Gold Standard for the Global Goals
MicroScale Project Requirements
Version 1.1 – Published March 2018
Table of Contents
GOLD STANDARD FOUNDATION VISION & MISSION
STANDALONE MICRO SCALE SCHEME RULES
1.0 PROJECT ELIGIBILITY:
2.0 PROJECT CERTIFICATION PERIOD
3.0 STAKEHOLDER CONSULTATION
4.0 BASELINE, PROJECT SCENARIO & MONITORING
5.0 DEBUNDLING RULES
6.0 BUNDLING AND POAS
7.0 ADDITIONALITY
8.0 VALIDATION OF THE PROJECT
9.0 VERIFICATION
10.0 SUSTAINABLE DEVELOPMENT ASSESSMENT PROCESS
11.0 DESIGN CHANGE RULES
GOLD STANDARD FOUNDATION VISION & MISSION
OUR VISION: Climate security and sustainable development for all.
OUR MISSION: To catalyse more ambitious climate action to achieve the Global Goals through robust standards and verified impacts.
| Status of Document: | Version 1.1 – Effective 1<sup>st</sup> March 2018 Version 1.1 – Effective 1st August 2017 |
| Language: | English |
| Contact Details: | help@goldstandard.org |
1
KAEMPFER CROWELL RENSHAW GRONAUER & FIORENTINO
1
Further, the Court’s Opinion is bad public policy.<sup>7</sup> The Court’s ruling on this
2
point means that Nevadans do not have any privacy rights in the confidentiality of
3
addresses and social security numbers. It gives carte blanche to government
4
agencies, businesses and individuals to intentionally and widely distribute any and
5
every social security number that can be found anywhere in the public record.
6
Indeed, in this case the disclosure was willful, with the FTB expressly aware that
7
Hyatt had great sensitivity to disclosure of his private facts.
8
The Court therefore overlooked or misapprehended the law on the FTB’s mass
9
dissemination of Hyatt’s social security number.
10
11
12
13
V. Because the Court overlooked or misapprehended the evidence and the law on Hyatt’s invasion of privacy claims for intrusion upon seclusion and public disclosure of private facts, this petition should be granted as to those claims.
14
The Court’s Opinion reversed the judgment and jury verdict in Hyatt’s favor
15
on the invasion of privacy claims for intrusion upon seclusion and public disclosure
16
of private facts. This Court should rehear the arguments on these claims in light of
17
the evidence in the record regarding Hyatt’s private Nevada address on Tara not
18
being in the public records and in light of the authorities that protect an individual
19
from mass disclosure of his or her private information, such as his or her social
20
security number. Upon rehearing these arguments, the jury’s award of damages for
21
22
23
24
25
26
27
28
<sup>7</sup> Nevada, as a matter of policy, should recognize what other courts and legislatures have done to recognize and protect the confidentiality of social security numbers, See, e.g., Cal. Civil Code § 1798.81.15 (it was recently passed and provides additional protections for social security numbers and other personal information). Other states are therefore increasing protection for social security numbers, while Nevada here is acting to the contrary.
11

● EXERCISE DESCRIPTION:
The data given above must be transcribed exactly and completely.

● SOLUTION TO THE EXERCISE:
Gold Standard for the Global Goals
MicroScale Project Requirements
Version 1.1 – Published March 2018
Table of Contents
GOLD STANDARD FOUNDATION VISION & MISSION
STANDALONE MICRO SCALE SCHEME RULES
1.0 PROJECT ELIGIBILITY:
2.0 PROJECT CERTIFICATION PERIOD
3.0 STAKEHOLDER CONSULTATION
4.0 BASELINE, PROJECT SCENARIO & MONITORING
5.0 DEBUNDLING RULES
6.0 BUNDLING AND POAS
7.0 ADDITIONALITY
8.0 VALIDATION OF THE PROJECT
9.0 VERIFICATION
10.0 SUSTAINABLE DEVELOPMENT ASSESSMENT PROCESS
11.0 DESIGN CHANGE RULES
GOLD STANDARD FOUNDATION VISION & MISSION
OUR VISION: Climate security and sustainable development for all.
OUR MISSION: To catalyse more ambitious climate action to achieve the Global Goals through robust standards and verified impacts.
| Status of Document: | Version 1.1 – Effective 1<sup>st</sup> March 2018 Version 1.1 – Effective 1st August 2017 |
| Language: | English |
| Contact Details: | help@goldstandard.org |
1
KAEMPFER CROWELL RENSHAW GRONAUER & FIORENTINO
1
Further, the Court’s Opinion is bad public policy.<sup>7</sup> The Court’s ruling on this
2
point means that Nevadans do not have any privacy rights in the confidentiality of
3
addresses and social security numbers. It gives carte blanche to government
4
agencies, businesses and individuals to intentionally and widely distribute any and
5
every social security number that can be found anywhere in the public record.
6
Indeed, in this case the disclosure was willful, with the FTB expressly aware that
7
Hyatt had great sensitivity to disclosure of his private facts.
8
The Court therefore overlooked or misapprehended the law on the FTB’s mass
9
dissemination of Hyatt’s social security number.
10
11
12
13
V. Because the Court overlooked or misapprehended the evidence and the law on Hyatt’s invasion of privacy claims for intrusion upon seclusion and public disclosure of private facts, this petition should be granted as to those claims.
14
The Court’s Opinion reversed the judgment and jury verdict in Hyatt’s favor
15
on the invasion of privacy claims for intrusion upon seclusion and public disclosure
16
of private facts. This Court should rehear the arguments on these claims in light of
17
the evidence in the record regarding Hyatt’s private Nevada address on Tara not
18
being in the public records and in light of the authorities that protect an individual
19
from mass disclosure of his or her private information, such as his or her social
20
security number. Upon rehearing these arguments, the jury’s award of damages for
21
22
23
24
25
26
27
28
<sup>7</sup> Nevada, as a matter of policy, should recognize what other courts and legislatures have done to recognize and protect the confidentiality of social security numbers, See, e.g., Cal. Civil Code § 1798.81.15 (it was recently passed and provides additional protections for social security numbers and other personal information). Other states are therefore increasing protection for social security numbers, while Nevada here is acting to the contrary.
11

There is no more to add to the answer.